+++ SOURCE EXTRACT
- Cover art featuring Out of the Black and into the White (2012) by Kon Trubkovich.

Single by Julian Casablancas+The Voidz

from the album Tyranny
- Released: September 2, 2014
- Recorded: 2014
- Genre: Experimental rock; indie rock; noise rock; progressive rock;
- Length: 10:57
- Label: Cult Records
- Songwriters: Julian Casablancas; Alex Carapetis;
- Producer: Shawn Everett

Julian Casablancas+The Voidz singles chronology
|  | "Human Sadness" (2014) | "Where No Eagles Fly" (2014) |

= Human Sadness =

2014 single by Julian Casablancas + The Voidz

"Human Sadness" is the debut single by American rock band Julian Casablancas + The Voidz. It was released on September 2, 2014, via Casablancas' indie record label Cult Records and is from their debut album Tyranny. The song is nearly eleven minutes long.

==Origin and composition==
Drummer Alex Carapetis brought a sample of Mozart's Requiem in D Minor to lead singer Julian Casablancas attention, which was then used as a starting point. The lyrics of the song, "Put money in my hand and I will do the things you want me to," allude to their album's themes of greed and corruption, while the rest of the song examines the lead singer's relationship with his estranged father, John Casablancas, who died in 2013 from cancer.

==Reception==
"Human Sadness" has been described very positively by critics, some describing it as "a structure-less beast that features everything from jarring noise and warped, processed vocals to bombastic stadium rock solos and a hint of the gritty NYC punk Casablancas is best known for." It has also been compared to the Sufjan Stevens album The Age of Adz.

==Music video==
The music video for "Human Sadness" was released on May 27, 2015. The video was co-directed by Warren Fu, Nicholaus Goossen, and Wiissa. The story of the video was conceived by Casablancas, Fu, and bassist Jake Bercovici and explores several storylines of human sorrow and anguish, portrayed by each member of the band juxtaposed against footage of the band playing as the apocalypse occurs on Earth. The video was inspired by the story of "the band that played on" on the Titanic as the ship sank. The end credits feature the demo of "Human Sadness" that Casablancas composed for the 2012 short film The Unseen Beauty, a profile on Casablancas' step-father and artistic mentor Sam Adoquei. The music video took over a year to complete.
++++++
+++ RECORDS SHOWN
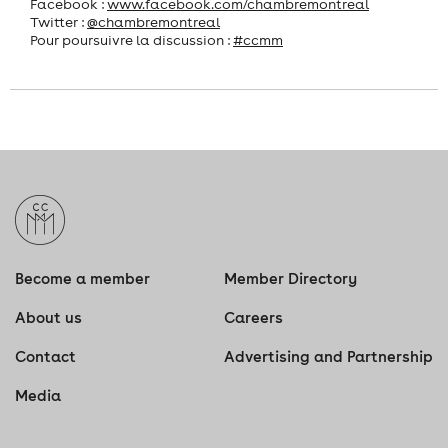
Facebook :
www.facebook.com/chambremontreal
Twitter :
@chambremontreal
Pour poursuivre la discussion :
#ccmm
Become a member
Member Directory
About us
Careers
Contact
Advertising and Partnership
Media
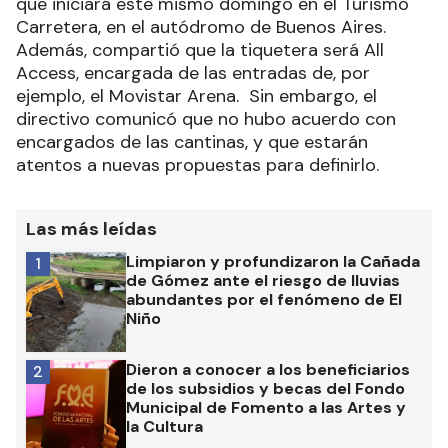
que iniciará este mismo domingo en el Turismo
Carretera, en el autódromo de Buenos Aires.
Además, compartió que la tiquetera será All
Access, encargada de las entradas de, por
ejemplo, el Movistar Arena. Sin embargo, el
directivo comunicó que no hubo acuerdo con
encargados de las cantinas, y que estarán
atentos a nuevas propuestas para definirlo.
Las más leídas
Limpiaron y profundizaron la Cañada
1
de Gómez ante el riesgo de lluvias
abundantes por el fenómeno de El
Niño
Dieron a conocer a los beneficiarios
2
de los subsidios y becas del Fondo
Municipal de Fomento a las Artes y
la Cultura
++++++
**REQUIREMENT 1:**
In the "Human Sadness" article, why does the music video show the band playing while the apocalypse occurs on Earth? Answer in one to three sentences.
**REQUIREMENT 2:**
What does the "Human Sadness" article say, word for word, in the passage that begins at the words "2014 single by" and stops after "eleven minutes long."?

**EXERCISE RESULT 1:**
The video was inspired by the story of "the band that played on" aboard the Titanic as the ship sank. So the band members are shown playing on while the world ends around them.

**EXERCISE RESULT 2:**
2014 single by Julian Casablancas + The Voidz

"Human Sadness" is the debut single by American rock band Julian Casablancas + The Voidz. It was released on September 2, 2014, via Casablancas' indie record label Cult Records and is from their debut album Tyranny. The song is nearly eleven minutes long.